1. Write a program that reads in a decimal number from the screen (using cin) and prints out
a simple Roman numeral. A simple Roman numeral does not use the subtraction rule. For
example, the simple Roman numeral for the number 493 will be CCCCLXXXXIII, and the simple
Roman numeral for the number 3896 will be MMMDCCCLXXXXVI. Your program should print the
entire Roman numeral on a single line, with no spaces between letters. You will need a while
loop in your program to print out the letters one at a time. Hint: Look at your minutes
program for ideas on how figure out which letter to print next.

2. Modify your program so that you print out all of the repeated letters in a single iteration
of your while loop. You will need to put a few for loops inside your while loop to do this
part. For example, if the Roman numeral you have to print out is MMMMXXX, the first part
iterated through your while loop seven times, one for each letter you were printing out. Now,
you want to iterate your while loop just twice, one for each kind of Roman numeral being
printed. Thus, the first iteration will print out MMMM, and the second will print out XXX. Your
final output will be MMMMXXX on a single line.

3. Modify your program to also handle subtractions. So now, 493 should give the answer CDXCIII,and 3896 should give the answer MMMDCCCXCVI.

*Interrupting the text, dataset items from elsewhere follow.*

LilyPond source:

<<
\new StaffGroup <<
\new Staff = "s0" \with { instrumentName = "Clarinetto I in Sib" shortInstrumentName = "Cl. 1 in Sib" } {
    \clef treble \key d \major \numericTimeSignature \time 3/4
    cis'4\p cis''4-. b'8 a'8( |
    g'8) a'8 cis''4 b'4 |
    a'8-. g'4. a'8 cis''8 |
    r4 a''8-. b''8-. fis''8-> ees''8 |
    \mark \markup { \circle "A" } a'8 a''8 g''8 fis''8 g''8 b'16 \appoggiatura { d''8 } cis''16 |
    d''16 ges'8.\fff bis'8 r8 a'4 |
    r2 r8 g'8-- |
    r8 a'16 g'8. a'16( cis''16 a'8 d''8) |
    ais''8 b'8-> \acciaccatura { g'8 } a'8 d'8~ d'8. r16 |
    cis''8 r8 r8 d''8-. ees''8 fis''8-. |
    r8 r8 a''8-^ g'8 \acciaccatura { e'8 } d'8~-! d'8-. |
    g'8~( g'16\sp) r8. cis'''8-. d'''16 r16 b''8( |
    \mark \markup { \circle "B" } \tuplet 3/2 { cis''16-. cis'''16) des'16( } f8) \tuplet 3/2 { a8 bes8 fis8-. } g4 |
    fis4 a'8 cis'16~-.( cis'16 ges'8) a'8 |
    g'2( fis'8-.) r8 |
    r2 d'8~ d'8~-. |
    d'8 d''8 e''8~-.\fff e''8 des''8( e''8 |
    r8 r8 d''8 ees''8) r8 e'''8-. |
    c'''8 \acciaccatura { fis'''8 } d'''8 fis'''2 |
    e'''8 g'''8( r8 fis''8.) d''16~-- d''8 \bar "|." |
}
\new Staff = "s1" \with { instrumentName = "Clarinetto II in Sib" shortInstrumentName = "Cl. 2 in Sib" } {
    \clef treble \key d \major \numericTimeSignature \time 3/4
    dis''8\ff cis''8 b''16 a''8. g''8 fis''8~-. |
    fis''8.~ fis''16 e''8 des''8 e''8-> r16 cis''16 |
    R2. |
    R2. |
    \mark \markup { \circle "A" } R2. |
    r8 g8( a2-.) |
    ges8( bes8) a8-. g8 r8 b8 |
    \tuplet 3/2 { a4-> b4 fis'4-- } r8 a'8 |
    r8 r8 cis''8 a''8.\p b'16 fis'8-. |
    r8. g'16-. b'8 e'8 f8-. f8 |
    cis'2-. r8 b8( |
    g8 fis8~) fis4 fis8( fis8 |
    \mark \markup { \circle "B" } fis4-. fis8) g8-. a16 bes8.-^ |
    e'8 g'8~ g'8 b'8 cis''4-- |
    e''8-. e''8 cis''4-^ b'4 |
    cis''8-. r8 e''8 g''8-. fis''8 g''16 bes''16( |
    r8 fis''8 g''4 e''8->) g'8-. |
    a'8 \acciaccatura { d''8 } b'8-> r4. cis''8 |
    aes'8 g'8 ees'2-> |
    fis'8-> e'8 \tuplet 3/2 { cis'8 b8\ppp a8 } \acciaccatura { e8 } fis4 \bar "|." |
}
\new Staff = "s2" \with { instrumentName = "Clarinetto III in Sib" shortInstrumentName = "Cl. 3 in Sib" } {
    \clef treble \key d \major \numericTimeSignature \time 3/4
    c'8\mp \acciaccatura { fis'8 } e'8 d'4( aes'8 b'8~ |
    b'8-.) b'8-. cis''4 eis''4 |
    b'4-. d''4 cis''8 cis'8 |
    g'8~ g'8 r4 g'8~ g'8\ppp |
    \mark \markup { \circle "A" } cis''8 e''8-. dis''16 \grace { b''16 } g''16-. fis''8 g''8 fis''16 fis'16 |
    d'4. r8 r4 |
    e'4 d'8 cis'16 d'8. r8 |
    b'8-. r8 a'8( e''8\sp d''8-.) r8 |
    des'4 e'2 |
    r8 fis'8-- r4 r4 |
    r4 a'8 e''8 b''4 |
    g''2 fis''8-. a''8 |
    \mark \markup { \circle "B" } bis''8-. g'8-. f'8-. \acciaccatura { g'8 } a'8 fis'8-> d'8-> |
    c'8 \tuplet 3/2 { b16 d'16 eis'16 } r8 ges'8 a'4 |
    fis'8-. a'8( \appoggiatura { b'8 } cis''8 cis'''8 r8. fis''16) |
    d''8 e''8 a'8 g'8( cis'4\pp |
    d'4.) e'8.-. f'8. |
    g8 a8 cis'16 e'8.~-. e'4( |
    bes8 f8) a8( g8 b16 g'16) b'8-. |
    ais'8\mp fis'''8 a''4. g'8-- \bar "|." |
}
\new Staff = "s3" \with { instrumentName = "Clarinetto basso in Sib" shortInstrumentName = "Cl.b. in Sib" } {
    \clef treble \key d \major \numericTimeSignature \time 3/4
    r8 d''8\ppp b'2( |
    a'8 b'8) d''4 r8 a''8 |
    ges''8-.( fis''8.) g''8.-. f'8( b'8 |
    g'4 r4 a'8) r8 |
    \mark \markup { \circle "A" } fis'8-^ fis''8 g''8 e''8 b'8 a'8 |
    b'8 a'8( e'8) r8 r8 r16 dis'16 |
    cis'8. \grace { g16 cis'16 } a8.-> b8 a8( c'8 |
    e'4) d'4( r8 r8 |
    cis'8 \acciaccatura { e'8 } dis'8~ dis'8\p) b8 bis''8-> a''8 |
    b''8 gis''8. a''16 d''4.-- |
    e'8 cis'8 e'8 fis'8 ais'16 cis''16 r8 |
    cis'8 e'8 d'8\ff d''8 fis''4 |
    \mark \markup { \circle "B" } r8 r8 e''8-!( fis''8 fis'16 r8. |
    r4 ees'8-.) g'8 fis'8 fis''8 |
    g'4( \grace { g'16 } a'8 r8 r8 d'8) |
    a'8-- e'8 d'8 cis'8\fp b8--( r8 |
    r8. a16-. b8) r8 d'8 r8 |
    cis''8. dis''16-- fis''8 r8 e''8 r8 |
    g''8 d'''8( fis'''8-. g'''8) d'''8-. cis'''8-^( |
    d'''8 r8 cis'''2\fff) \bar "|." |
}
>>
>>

I got the program to work with this code

#include <iostream>

using namespace std;

int main()
{

double num;
int intnum, m, d, c, l, x, v, i, n;
char yes ='y';

while (yes == 'y')
{
cout << "Enter a number: ";
cin >> num;
intnum = (int)num;

if (intnum >= 1000)
{  
    m = intnum / 1000;
    n = 0;
		{
		for (n; n < m; n++)
		cout << "M";
		}
	intnum = intnum%1000;
}

if (intnum >= 900)
{
	cout << "CM";
	intnum = intnum%900;
}
	else if (intnum >= 500)
    {
			{
			d = intnum / 500;
			n = 0;
			for (n; n < d; n++)
			cout << "D";
			}
        intnum = intnum%500;
    }
       
if (intnum >= 400)
{
	cout << "CD";
	intnum = intnum%400;
}       
    else if (intnum >= 100)
	{
		    {
            c = intnum / 100;
            n = 0;
            for (n; n < c; n++)
            cout << "C";
			}
		intnum = intnum%100;
	}

if (intnum >= 90)
{
cout << "XC";
intnum = intnum%90;
}

	else if (intnum >= 50)
	{
			{
            l = intnum / 50;
			n = 0;
            for (n; n < l; n++)
            cout << "L";
			}
		intnum = intnum%50;
	}
if (intnum >= 40)
{
cout << "XL";
intnum = intnum%40;
}
       
	else if (intnum >= 10)
	{
			{
            x = intnum / 10;
            n = 0;
            for (n; n < x; n++)
            cout << "X";
			}
		intnum = intnum%10;
	}

if (intnum >= 9)
{
cout << "IX";
intnum = intnum%9;
}

	else if (intnum >= 5)
	{
			{
            v = intnum / 5;
            n = 0;
            for (n; n < v; n++)
            cout << "V";
			}
		intnum = intnum%5;
	}
if (intnum >= 4)
{
cout << "IV";
intnum = intnum%4;
}
	else if (intnum >= 1)
	{
           i = intnum;
           n = 0;
           for (n; n < i; n++)
           cout << "I";
	}
	    cout << "\nWould you like to run this program again? (y/n): ";
	    cin >> yes;
        cout << endl; 
}
return 0;
}

However, I don't quite understand the procedure that the directions tell me to do. For instance, number one says:

"You will need a while loop in your program to print out the letters one at a time."
Don't I need more than one like I do?

I also don't know how to approach number 2.

As you can tell, I don't use a while loop to print out the roman numerals. So I'm not following the directions.

Can anyone help clarify some of this for me?
Thanks